§ **Collected data entries**
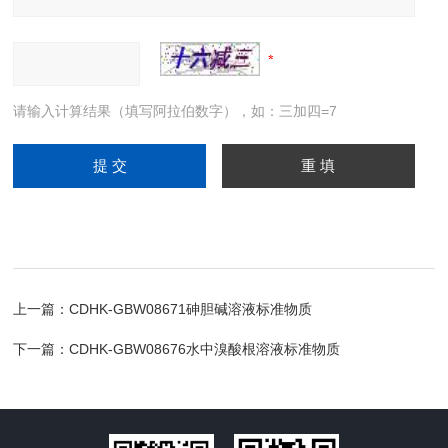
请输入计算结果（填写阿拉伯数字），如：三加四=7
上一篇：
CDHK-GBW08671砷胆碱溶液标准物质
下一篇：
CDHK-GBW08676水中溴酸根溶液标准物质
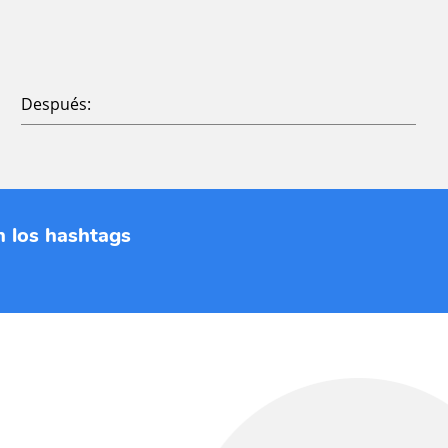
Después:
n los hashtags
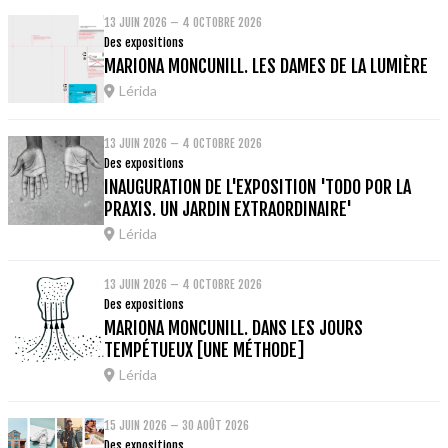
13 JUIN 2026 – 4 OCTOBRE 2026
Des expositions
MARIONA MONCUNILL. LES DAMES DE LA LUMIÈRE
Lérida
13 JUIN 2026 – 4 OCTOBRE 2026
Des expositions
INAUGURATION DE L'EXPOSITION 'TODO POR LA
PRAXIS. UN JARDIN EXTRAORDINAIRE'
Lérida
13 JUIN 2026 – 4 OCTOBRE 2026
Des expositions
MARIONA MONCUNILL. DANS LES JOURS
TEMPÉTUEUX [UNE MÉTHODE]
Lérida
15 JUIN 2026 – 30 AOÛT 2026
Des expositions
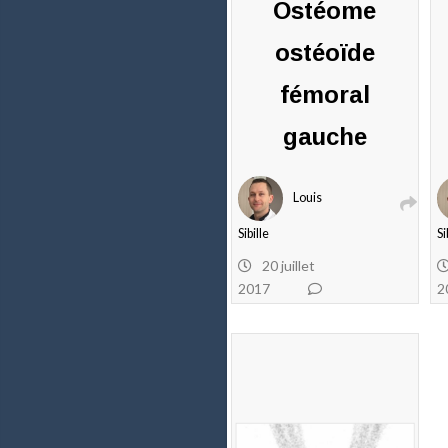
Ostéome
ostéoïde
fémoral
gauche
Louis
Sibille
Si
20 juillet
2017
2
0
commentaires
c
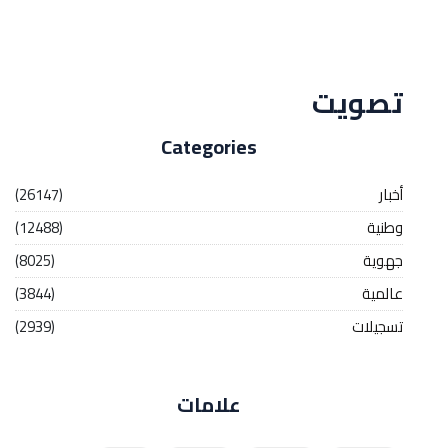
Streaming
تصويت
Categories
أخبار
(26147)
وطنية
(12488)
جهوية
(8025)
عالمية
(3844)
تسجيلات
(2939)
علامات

§ **Instruction**
When you reproduce the entries above, keep every word exactly and leave out each picture.

§ **Output**
请输入计算结果（填写阿拉伯数字），如：三加四=7
上一篇：
CDHK-GBW08671砷胆碱溶液标准物质
下一篇：
CDHK-GBW08676水中溴酸根溶液标准物质
Después:
n los hashtags
13 JUIN 2026 – 4 OCTOBRE 2026
Des expositions
MARIONA MONCUNILL. LES DAMES DE LA LUMIÈRE
Lérida
13 JUIN 2026 – 4 OCTOBRE 2026
Des expositions
INAUGURATION DE L'EXPOSITION 'TODO POR LA
PRAXIS. UN JARDIN EXTRAORDINAIRE'
Lérida
13 JUIN 2026 – 4 OCTOBRE 2026
Des expositions
MARIONA MONCUNILL. DANS LES JOURS
TEMPÉTUEUX [UNE MÉTHODE]
Lérida
15 JUIN 2026 – 30 AOÛT 2026
Des expositions
Ostéome
ostéoïde
fémoral
gauche
Louis
Sibille
Si
20 juillet
2017
2
0
commentaires
c
Streaming
تصويت
Categories
أخبار
(26147)
وطنية
(12488)
جهوية
(8025)
عالمية
(3844)
تسجيلات
(2939)
علامات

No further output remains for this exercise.